HUNDREDS of homes across Fareham and Gosport could be at risk of losing their bus services from next year.
Hampshire County Council is looking at which services it will subsidise and which routes it will give to other companies.
The new timetables would come into effect on January 4 and will see some bus routes lose subsidy, meaning a reduction in service.
Executive member for transport Cllr Sean Woodward said: ‘We have to look at which routes receive subsidy and at what level. The county council has lost funding from government so we have to look very carefully at the bus subsidy bill.’
Fareham borough councillor Jim Forrest is concerned about bus services to his Stubbington ward.
First wants to withdraw the 5a, which runs clockwise on the loop via Crofton Lane, Plymouth Drive and Cuckoo Lane, leaving only the 21 serving the loop, in the anti-clockwise direction.
Cllr Forrest said: ‘These changes will affect a large number of people, and some people will be left without direct access to Fareham station. I cannot understanding their reasoning.’
Pensioner Robert Reed, from Grayshott Avenue, would be affected by the cuts. Mr Reed, 73, said: ‘It would cut me off and a good half a dozen people of my age would be cut off as well. We would have no way of getting into Fareham. It’s not just for shopping, I go to the doctors and I go to the train station to visit relatives.’
Rosemary Peake, from Lancaster Close, Portchester, is running a petition to secure subsidy for a direct route from Fareham to Portchester. Mrs Peake said: ‘I feel angry. They are ploughing money into the Eclipse service, which is great if you live in Fareham or Gosport but it’s leaving everyone else high and dry. As we know in Portchester, once services are altered and changed, like the 3a, people couldn’t use it and then they gave up so it put the route under further threat. It is ridiculous.’

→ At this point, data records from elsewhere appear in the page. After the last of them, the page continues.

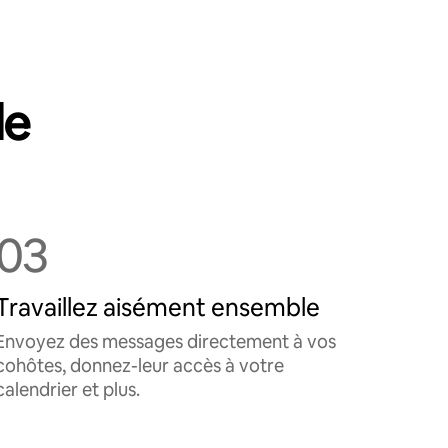
le
03
Travaillez aisément ensemble
Envoyez des messages directement à vos
cohôtes, donnez-leur accès à votre
calendrier et plus.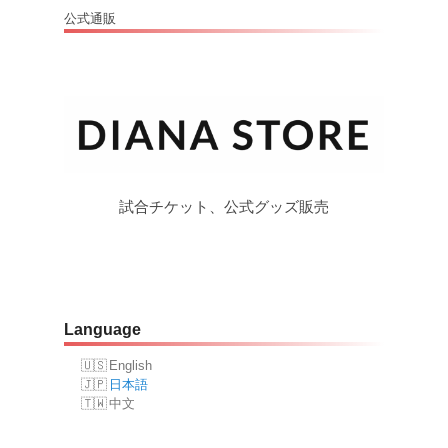
公式通販
試合チケット、公式グッズ販売
Language
English
日本語
中文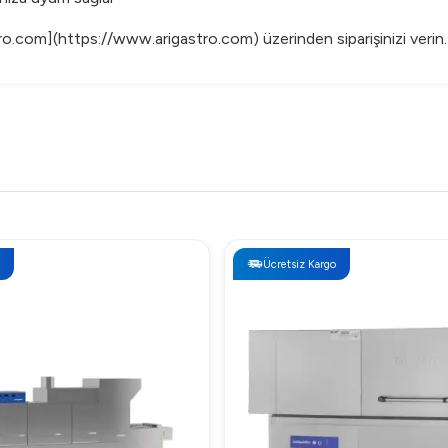
ro.com](https://www.arigastro.com) üzerinden siparişinizi verin. 
Ücretsiz Kargo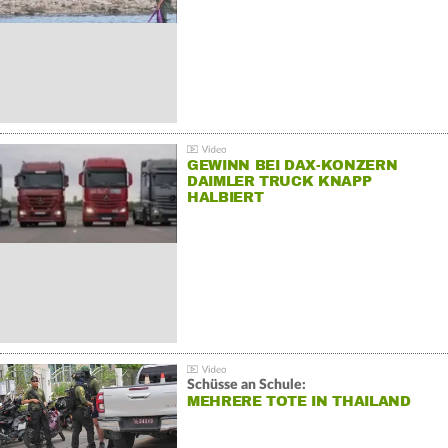
GEWINN BEI DAX-KONZERN
DAIMLER TRUCK KNAPP
HALBIERT
Schüsse an Schule:
MEHRERE TOTE IN THAILAND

To sign the petition go to the Portchester Community Association on West Street, Portchester.
Cllr Forrest urged people to contact their councillors if they are concerned about the changes, so they can pass on the concerns to the council.

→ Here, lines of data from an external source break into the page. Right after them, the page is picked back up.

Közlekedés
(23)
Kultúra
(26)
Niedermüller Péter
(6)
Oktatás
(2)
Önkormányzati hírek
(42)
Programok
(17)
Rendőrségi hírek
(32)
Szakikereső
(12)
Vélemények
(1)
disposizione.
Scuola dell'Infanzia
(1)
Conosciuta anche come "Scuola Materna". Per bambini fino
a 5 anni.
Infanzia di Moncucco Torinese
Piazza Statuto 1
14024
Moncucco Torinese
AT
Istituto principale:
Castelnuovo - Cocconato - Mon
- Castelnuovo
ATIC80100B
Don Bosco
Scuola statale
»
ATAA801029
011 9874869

Marc Reddy, the managing director of First Hampshire, Dorset and Berkshire, said: ‘Our aim is to provide a network that meets our customers’ needs. The vast majority of bus services are provided commercially without subsidy.
‘However, there are a small number which can only be operated with financial support from the local authority. These services are usually deemed as “socially necessary” and are provided under contract to the council, often following a competitive tendering exercise.
‘We are conscious most local authorities are under extreme pressure in regard to their budgets for the provision of these socially necessary services and we continue to work with our partners at the county council to find cost-effective solutions to meet this need.’